Text section below:

I don't expect an Amazon company to go out of its way to screw me over. I don't pretend they always have my best interest at heart (ye gods know I've made that point enough times). But I do expect them to follow a certain degree of fair play. This isn't fair play. This is very, very foul. Particularly for the narrators who went into royalty split deals in good faith and now are getting pennies on the project.


----------



## adanlerma (Jan 16, 2012)

Bards and Sages (Julie) said:


> ...What Audible did was the equivalent of a trade publisher offering authors 60% royalties to sign an ebook deal, then set the sale price for the ebook to ten cents in order to bring in customers for other books.
> 
> I don't expect an Amazon company to go out of its way to screw me over. I don't pretend they always have my best interest at heart (ye gods know I've made that point enough times). But I do expect them to follow a certain degree of fair play. This isn't fair play. This is very, very foul. Particularly for the narrators who went into royalty split deals in good faith and now are getting pennies on the project.


Gotta agree. And without substantiation of how production would be increased, and somehow off-setting this move, it's impossible to try to take well.

End of Text section.
Data extract below:

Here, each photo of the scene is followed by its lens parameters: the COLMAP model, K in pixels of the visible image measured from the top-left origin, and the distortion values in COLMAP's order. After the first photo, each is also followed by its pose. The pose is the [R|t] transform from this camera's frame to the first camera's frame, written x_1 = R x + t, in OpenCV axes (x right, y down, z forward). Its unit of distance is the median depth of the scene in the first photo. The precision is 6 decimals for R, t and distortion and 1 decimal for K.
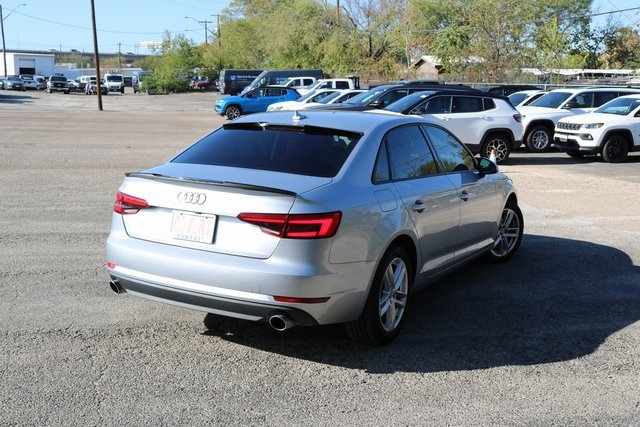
lens RADIAL K [[745.4, 0, 320.0], [0, 745.4, 213.5], [0, 0, 1]] dist [-0.071370, 0.002432]
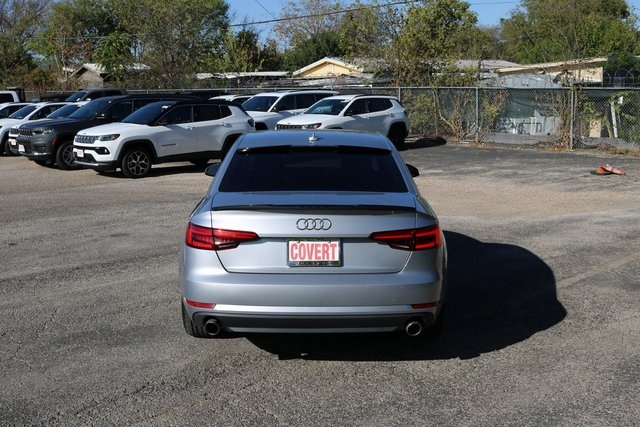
lens RADIAL K [[745.4, 0, 320.0], [0, 745.4, 213.5], [0, 0, 1]] dist [-0.071370, 0.002432]
pose [[0.877177, -0.108655, 0.467711, -0.161981], [0.111081, 0.993557, 0.022486, -0.014596], [-0.467141, 0.032230, 0.883595, 0.023996]]
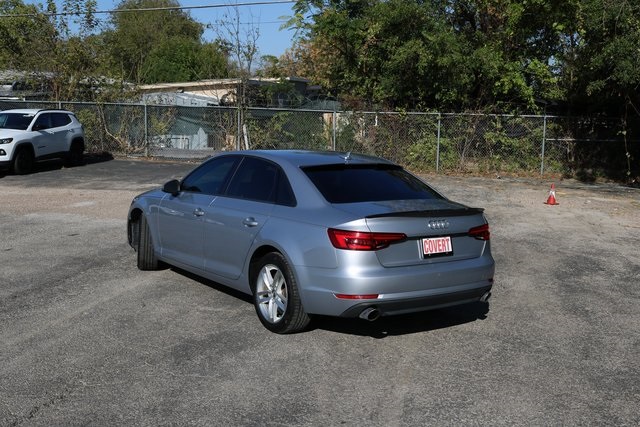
lens RADIAL K [[740.1, 0, 320.0], [0, 740.1, 213.5], [0, 0, 1]] dist [-0.063960, -0.000148]
pose [[0.459052, -0.134637, 0.878148, -0.360723], [0.134766, 0.987564, 0.080964, -0.044475], [-0.878128, 0.081178, 0.471488, 0.142515]]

End of Data extract.

Task 1 ▸ Could you rewrite everything from "## adanlerma (Jan" down to "to take well." in the Audible royalty thread, putting "sportsmanship" in place of "fair play"?
Task 2 ▸ Would you reproduce the entire listing above exactly, line for line, and leave the pictures out?

Your response 1 ▸
## adanlerma (Jan 16, 2012)

Bards and Sages (Julie) said:


> ...What Audible did was the equivalent of a trade publisher offering authors 60% royalties to sign an ebook deal, then set the sale price for the ebook to ten cents in order to bring in customers for other books.
> 
> I don't expect an Amazon company to go out of its way to screw me over. I don't pretend they always have my best interest at heart (ye gods know I've made that point enough times). But I do expect them to follow a certain degree of sportsmanship. This isn't sportsmanship. This is very, very foul. Particularly for the narrators who went into royalty split deals in good faith and now are getting pennies on the project.


Gotta agree. And without substantiation of how production would be increased, and somehow off-setting this move, it's impossible to try to take well.

Your response 2 ▸
Here, each photo of the scene is followed by its lens parameters: the COLMAP model, K in pixels of the visible image measured from the top-left origin, and the distortion values in COLMAP's order. After the first photo, each is also followed by its pose. The pose is the [R|t] transform from this camera's frame to the first camera's frame, written x_1 = R x + t, in OpenCV axes (x right, y down, z forward). Its unit of distance is the median depth of the scene in the first photo. The precision is 6 decimals for R, t and distortion and 1 decimal for K.
lens RADIAL K [[745.4, 0, 320.0], [0, 745.4, 213.5], [0, 0, 1]] dist [-0.071370, 0.002432]
lens RADIAL K [[745.4, 0, 320.0], [0, 745.4, 213.5], [0, 0, 1]] dist [-0.071370, 0.002432]
pose [[0.877177, -0.108655, 0.467711, -0.161981], [0.111081, 0.993557, 0.022486, -0.014596], [-0.467141, 0.032230, 0.883595, 0.023996]]
lens RADIAL K [[740.1, 0, 320.0], [0, 740.1, 213.5], [0, 0, 1]] dist [-0.063960, -0.000148]
pose [[0.459052, -0.134637, 0.878148, -0.360723], [0.134766, 0.987564, 0.080964, -0.044475], [-0.878128, 0.081178, 0.471488, 0.142515]]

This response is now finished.